INSTRUCTIONS FOR THE TASK: Reproduce every line of the entries below, from the line that contains "77236432, 77236433, 77236431" down to the line that contains "Reading left to", with both of those lines included. Leave the pictures out of your answer.

EXERCISE MATERIALS:
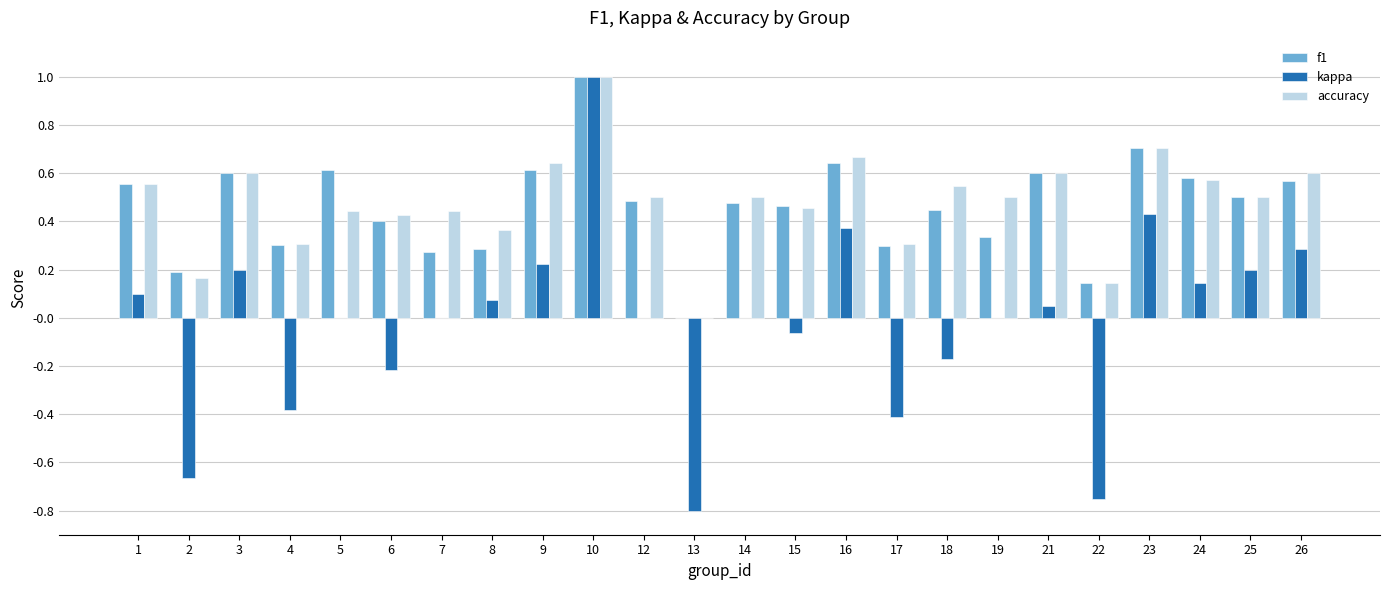

Which series has the widest spread of values?

kappa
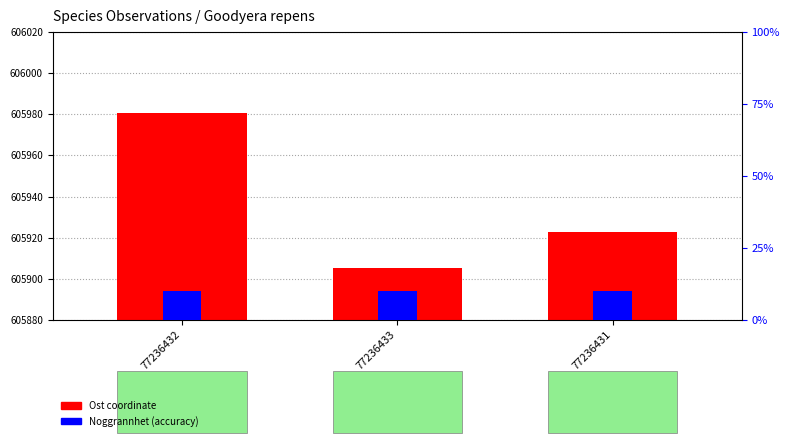

Rank the categories by Noggrannhet (accuracy) value from highest to lowest.

77236432, 77236433, 77236431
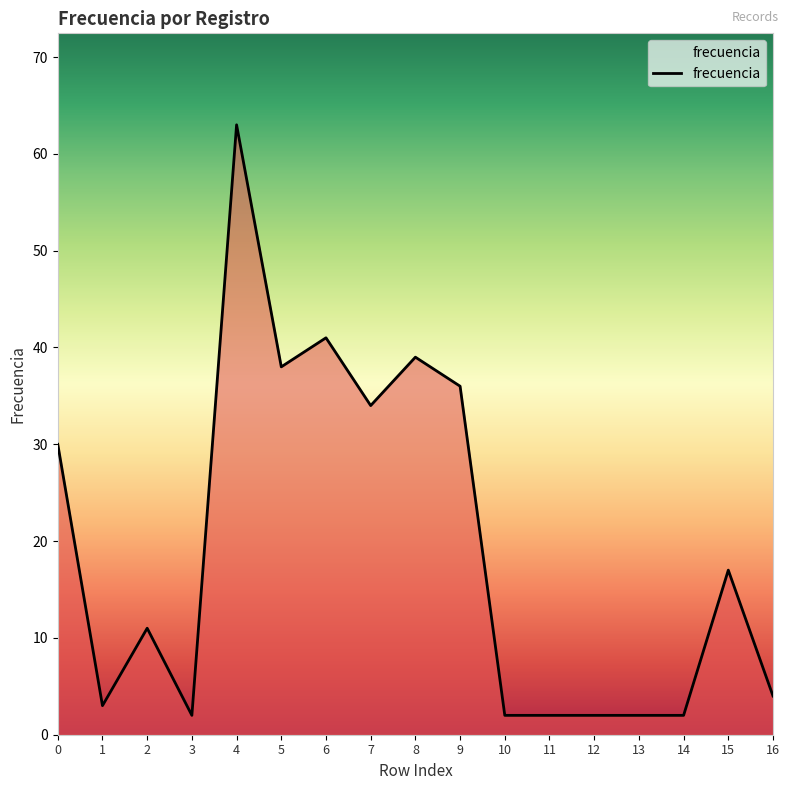

What is the greatest value displayed?

63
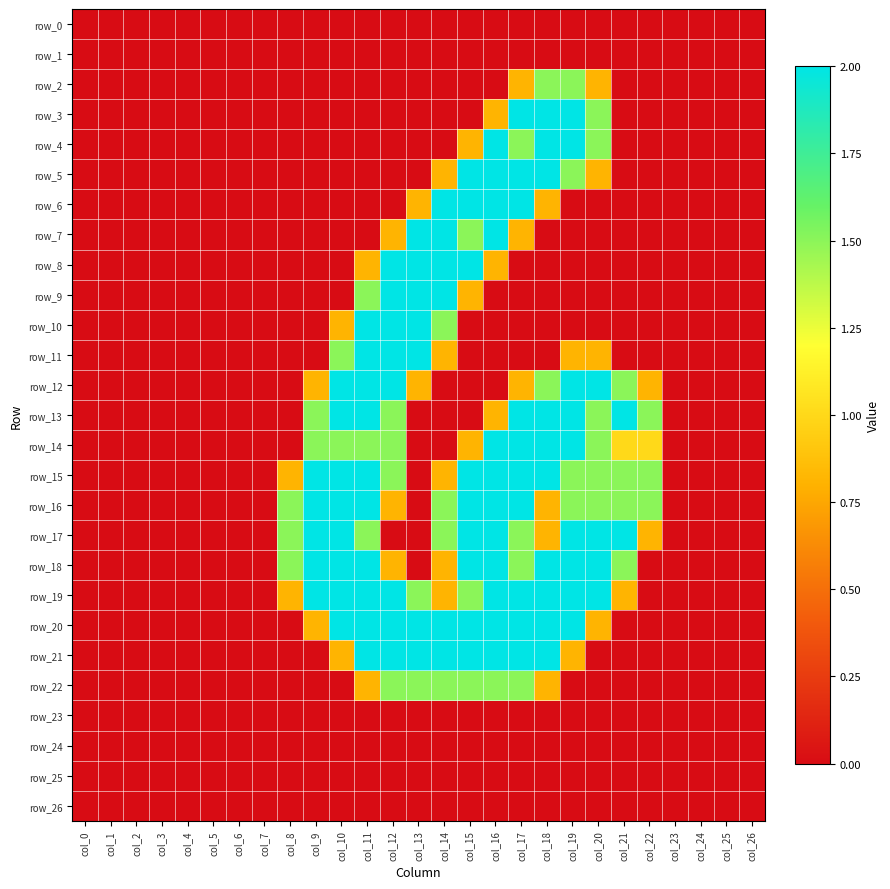

Reading left to right, transcribe all the data shown in this chart.

row_0: col_0=0.0	col_1=0.0	col_2=0.0	col_3=0.0	col_4=0.0	col_5=0.0	col_6=0.0	col_7=0.0	col_8=0.0	col_9=0.0	col_10=0.0	col_11=0.0	col_12=0.0	col_13=0.0	col_14=0.0	col_15=0.0	col_16=0.0	col_17=0.0	col_18=0.0	col_19=0.0	col_20=0.0	col_21=0.0	col_22=0.0	col_23=0.0	col_24=0.0	col_25=0.0	col_26=0.0
row_1: col_0=0.0	col_1=0.0	col_2=0.0	col_3=0.0	col_4=0.0	col_5=0.0	col_6=0.0	col_7=0.0	col_8=0.0	col_9=0.0	col_10=0.0	col_11=0.0	col_12=0.0	col_13=0.0	col_14=0.0	col_15=0.0	col_16=0.0	col_17=0.0	col_18=0.0	col_19=0.0	col_20=0.0	col_21=0.0	col_22=0.0	col_23=0.0	col_24=0.0	col_25=0.0	col_26=0.0
row_2: col_0=0.0	col_1=0.0	col_2=0.0	col_3=0.0	col_4=0.0	col_5=0.0	col_6=0.0	col_7=0.0	col_8=0.0	col_9=0.0	col_10=0.0	col_11=0.0	col_12=0.0	col_13=0.0	col_14=0.0	col_15=0.0	col_16=0.0	col_17=0.8	col_18=1.5	col_19=1.5	col_20=0.8	col_21=0.0	col_22=0.0	col_23=0.0	col_24=0.0	col_25=0.0	col_26=0.0
row_3: col_0=0.0	col_1=0.0	col_2=0.0	col_3=0.0	col_4=0.0	col_5=0.0	col_6=0.0	col_7=0.0	col_8=0.0	col_9=0.0	col_10=0.0	col_11=0.0	col_12=0.0	col_13=0.0	col_14=0.0	col_15=0.0	col_16=0.8	col_17=2.0	col_18=2.0	col_19=2.0	col_20=1.5	col_21=0.0	col_22=0.0	col_23=0.0	col_24=0.0	col_25=0.0	col_26=0.0
row_4: col_0=0.0	col_1=0.0	col_2=0.0	col_3=0.0	col_4=0.0	col_5=0.0	col_6=0.0	col_7=0.0	col_8=0.0	col_9=0.0	col_10=0.0	col_11=0.0	col_12=0.0	col_13=0.0	col_14=0.0	col_15=0.8	col_16=2.0	col_17=1.5	col_18=2.0	col_19=2.0	col_20=1.5	col_21=0.0	col_22=0.0	col_23=0.0	col_24=0.0	col_25=0.0	col_26=0.0
row_5: col_0=0.0	col_1=0.0	col_2=0.0	col_3=0.0	col_4=0.0	col_5=0.0	col_6=0.0	col_7=0.0	col_8=0.0	col_9=0.0	col_10=0.0	col_11=0.0	col_12=0.0	col_13=0.0	col_14=0.8	col_15=2.0	col_16=2.0	col_17=2.0	col_18=2.0	col_19=1.5	col_20=0.8	col_21=0.0	col_22=0.0	col_23=0.0	col_24=0.0	col_25=0.0	col_26=0.0
row_6: col_0=0.0	col_1=0.0	col_2=0.0	col_3=0.0	col_4=0.0	col_5=0.0	col_6=0.0	col_7=0.0	col_8=0.0	col_9=0.0	col_10=0.0	col_11=0.0	col_12=0.0	col_13=0.8	col_14=2.0	col_15=2.0	col_16=2.0	col_17=2.0	col_18=0.8	col_19=0.0	col_20=0.0	col_21=0.0	col_22=0.0	col_23=0.0	col_24=0.0	col_25=0.0	col_26=0.0
row_7: col_0=0.0	col_1=0.0	col_2=0.0	col_3=0.0	col_4=0.0	col_5=0.0	col_6=0.0	col_7=0.0	col_8=0.0	col_9=0.0	col_10=0.0	col_11=0.0	col_12=0.8	col_13=2.0	col_14=2.0	col_15=1.5	col_16=2.0	col_17=0.8	col_18=0.0	col_19=0.0	col_20=0.0	col_21=0.0	col_22=0.0	col_23=0.0	col_24=0.0	col_25=0.0	col_26=0.0
row_8: col_0=0.0	col_1=0.0	col_2=0.0	col_3=0.0	col_4=0.0	col_5=0.0	col_6=0.0	col_7=0.0	col_8=0.0	col_9=0.0	col_10=0.0	col_11=0.8	col_12=2.0	col_13=2.0	col_14=2.0	col_15=2.0	col_16=0.8	col_17=0.0	col_18=0.0	col_19=0.0	col_20=0.0	col_21=0.0	col_22=0.0	col_23=0.0	col_24=0.0	col_25=0.0	col_26=0.0
row_9: col_0=0.0	col_1=0.0	col_2=0.0	col_3=0.0	col_4=0.0	col_5=0.0	col_6=0.0	col_7=0.0	col_8=0.0	col_9=0.0	col_10=0.0	col_11=1.5	col_12=2.0	col_13=2.0	col_14=2.0	col_15=0.8	col_16=0.0	col_17=0.0	col_18=0.0	col_19=0.0	col_20=0.0	col_21=0.0	col_22=0.0	col_23=0.0	col_24=0.0	col_25=0.0	col_26=0.0
row_10: col_0=0.0	col_1=0.0	col_2=0.0	col_3=0.0	col_4=0.0	col_5=0.0	col_6=0.0	col_7=0.0	col_8=0.0	col_9=0.0	col_10=0.8	col_11=2.0	col_12=2.0	col_13=2.0	col_14=1.5	col_15=0.0	col_16=0.0	col_17=0.0	col_18=0.0	col_19=0.0	col_20=0.0	col_21=0.0	col_22=0.0	col_23=0.0	col_24=0.0	col_25=0.0	col_26=0.0
row_11: col_0=0.0	col_1=0.0	col_2=0.0	col_3=0.0	col_4=0.0	col_5=0.0	col_6=0.0	col_7=0.0	col_8=0.0	col_9=0.0	col_10=1.5	col_11=2.0	col_12=2.0	col_13=2.0	col_14=0.8	col_15=0.0	col_16=0.0	col_17=0.0	col_18=0.0	col_19=0.8	col_20=0.8	col_21=0.0	col_22=0.0	col_23=0.0	col_24=0.0	col_25=0.0	col_26=0.0
row_12: col_0=0.0	col_1=0.0	col_2=0.0	col_3=0.0	col_4=0.0	col_5=0.0	col_6=0.0	col_7=0.0	col_8=0.0	col_9=0.8	col_10=2.0	col_11=2.0	col_12=2.0	col_13=0.8	col_14=0.0	col_15=0.0	col_16=0.0	col_17=0.8	col_18=1.5	col_19=2.0	col_20=2.0	col_21=1.5	col_22=0.8	col_23=0.0	col_24=0.0	col_25=0.0	col_26=0.0
row_13: col_0=0.0	col_1=0.0	col_2=0.0	col_3=0.0	col_4=0.0	col_5=0.0	col_6=0.0	col_7=0.0	col_8=0.0	col_9=1.5	col_10=2.0	col_11=2.0	col_12=1.5	col_13=0.0	col_14=0.0	col_15=0.0	col_16=0.8	col_17=2.0	col_18=2.0	col_19=2.0	col_20=1.5	col_21=2.0	col_22=1.5	col_23=0.0	col_24=0.0	col_25=0.0	col_26=0.0
row_14: col_0=0.0	col_1=0.0	col_2=0.0	col_3=0.0	col_4=0.0	col_5=0.0	col_6=0.0	col_7=0.0	col_8=0.0	col_9=1.5	col_10=1.5	col_11=1.5	col_12=1.5	col_13=0.0	col_14=0.0	col_15=0.8	col_16=2.0	col_17=2.0	col_18=2.0	col_19=2.0	col_20=1.5	col_21=1.0	col_22=1.0	col_23=0.0	col_24=0.0	col_25=0.0	col_26=0.0
row_15: col_0=0.0	col_1=0.0	col_2=0.0	col_3=0.0	col_4=0.0	col_5=0.0	col_6=0.0	col_7=0.0	col_8=0.8	col_9=2.0	col_10=2.0	col_11=2.0	col_12=1.5	col_13=0.0	col_14=0.8	col_15=2.0	col_16=2.0	col_17=2.0	col_18=2.0	col_19=1.5	col_20=1.5	col_21=1.5	col_22=1.5	col_23=0.0	col_24=0.0	col_25=0.0	col_26=0.0
row_16: col_0=0.0	col_1=0.0	col_2=0.0	col_3=0.0	col_4=0.0	col_5=0.0	col_6=0.0	col_7=0.0	col_8=1.5	col_9=2.0	col_10=2.0	col_11=2.0	col_12=0.8	col_13=0.0	col_14=1.5	col_15=2.0	col_16=2.0	col_17=2.0	col_18=0.8	col_19=1.5	col_20=1.5	col_21=1.5	col_22=1.5	col_23=0.0	col_24=0.0	col_25=0.0	col_26=0.0
row_17: col_0=0.0	col_1=0.0	col_2=0.0	col_3=0.0	col_4=0.0	col_5=0.0	col_6=0.0	col_7=0.0	col_8=1.5	col_9=2.0	col_10=2.0	col_11=1.5	col_12=0.0	col_13=0.0	col_14=1.5	col_15=2.0	col_16=2.0	col_17=1.5	col_18=0.8	col_19=2.0	col_20=2.0	col_21=2.0	col_22=0.8	col_23=0.0	col_24=0.0	col_25=0.0	col_26=0.0
row_18: col_0=0.0	col_1=0.0	col_2=0.0	col_3=0.0	col_4=0.0	col_5=0.0	col_6=0.0	col_7=0.0	col_8=1.5	col_9=2.0	col_10=2.0	col_11=2.0	col_12=0.8	col_13=0.0	col_14=0.8	col_15=2.0	col_16=2.0	col_17=1.5	col_18=2.0	col_19=2.0	col_20=2.0	col_21=1.5	col_22=0.0	col_23=0.0	col_24=0.0	col_25=0.0	col_26=0.0
row_19: col_0=0.0	col_1=0.0	col_2=0.0	col_3=0.0	col_4=0.0	col_5=0.0	col_6=0.0	col_7=0.0	col_8=0.8	col_9=2.0	col_10=2.0	col_11=2.0	col_12=2.0	col_13=1.5	col_14=0.8	col_15=1.5	col_16=2.0	col_17=2.0	col_18=2.0	col_19=2.0	col_20=2.0	col_21=0.8	col_22=0.0	col_23=0.0	col_24=0.0	col_25=0.0	col_26=0.0
row_20: col_0=0.0	col_1=0.0	col_2=0.0	col_3=0.0	col_4=0.0	col_5=0.0	col_6=0.0	col_7=0.0	col_8=0.0	col_9=0.8	col_10=2.0	col_11=2.0	col_12=2.0	col_13=2.0	col_14=2.0	col_15=2.0	col_16=2.0	col_17=2.0	col_18=2.0	col_19=2.0	col_20=0.8	col_21=0.0	col_22=0.0	col_23=0.0	col_24=0.0	col_25=0.0	col_26=0.0
row_21: col_0=0.0	col_1=0.0	col_2=0.0	col_3=0.0	col_4=0.0	col_5=0.0	col_6=0.0	col_7=0.0	col_8=0.0	col_9=0.0	col_10=0.8	col_11=2.0	col_12=2.0	col_13=2.0	col_14=2.0	col_15=2.0	col_16=2.0	col_17=2.0	col_18=2.0	col_19=0.8	col_20=0.0	col_21=0.0	col_22=0.0	col_23=0.0	col_24=0.0	col_25=0.0	col_26=0.0
row_22: col_0=0.0	col_1=0.0	col_2=0.0	col_3=0.0	col_4=0.0	col_5=0.0	col_6=0.0	col_7=0.0	col_8=0.0	col_9=0.0	col_10=0.0	col_11=0.8	col_12=1.5	col_13=1.5	col_14=1.5	col_15=1.5	col_16=1.5	col_17=1.5	col_18=0.8	col_19=0.0	col_20=0.0	col_21=0.0	col_22=0.0	col_23=0.0	col_24=0.0	col_25=0.0	col_26=0.0
row_23: col_0=0.0	col_1=0.0	col_2=0.0	col_3=0.0	col_4=0.0	col_5=0.0	col_6=0.0	col_7=0.0	col_8=0.0	col_9=0.0	col_10=0.0	col_11=0.0	col_12=0.0	col_13=0.0	col_14=0.0	col_15=0.0	col_16=0.0	col_17=0.0	col_18=0.0	col_19=0.0	col_20=0.0	col_21=0.0	col_22=0.0	col_23=0.0	col_24=0.0	col_25=0.0	col_26=0.0
row_24: col_0=0.0	col_1=0.0	col_2=0.0	col_3=0.0	col_4=0.0	col_5=0.0	col_6=0.0	col_7=0.0	col_8=0.0	col_9=0.0	col_10=0.0	col_11=0.0	col_12=0.0	col_13=0.0	col_14=0.0	col_15=0.0	col_16=0.0	col_17=0.0	col_18=0.0	col_19=0.0	col_20=0.0	col_21=0.0	col_22=0.0	col_23=0.0	col_24=0.0	col_25=0.0	col_26=0.0
row_25: col_0=0.0	col_1=0.0	col_2=0.0	col_3=0.0	col_4=0.0	col_5=0.0	col_6=0.0	col_7=0.0	col_8=0.0	col_9=0.0	col_10=0.0	col_11=0.0	col_12=0.0	col_13=0.0	col_14=0.0	col_15=0.0	col_16=0.0	col_17=0.0	col_18=0.0	col_19=0.0	col_20=0.0	col_21=0.0	col_22=0.0	col_23=0.0	col_24=0.0	col_25=0.0	col_26=0.0
row_26: col_0=0.0	col_1=0.0	col_2=0.0	col_3=0.0	col_4=0.0	col_5=0.0	col_6=0.0	col_7=0.0	col_8=0.0	col_9=0.0	col_10=0.0	col_11=0.0	col_12=0.0	col_13=0.0	col_14=0.0	col_15=0.0	col_16=0.0	col_17=0.0	col_18=0.0	col_19=0.0	col_20=0.0	col_21=0.0	col_22=0.0	col_23=0.0	col_24=0.0	col_25=0.0	col_26=0.0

TASK RESULT:
77236432, 77236433, 77236431

What is the greatest value displayed?

63

Reading left to right, transcribe all the data shown in this chart.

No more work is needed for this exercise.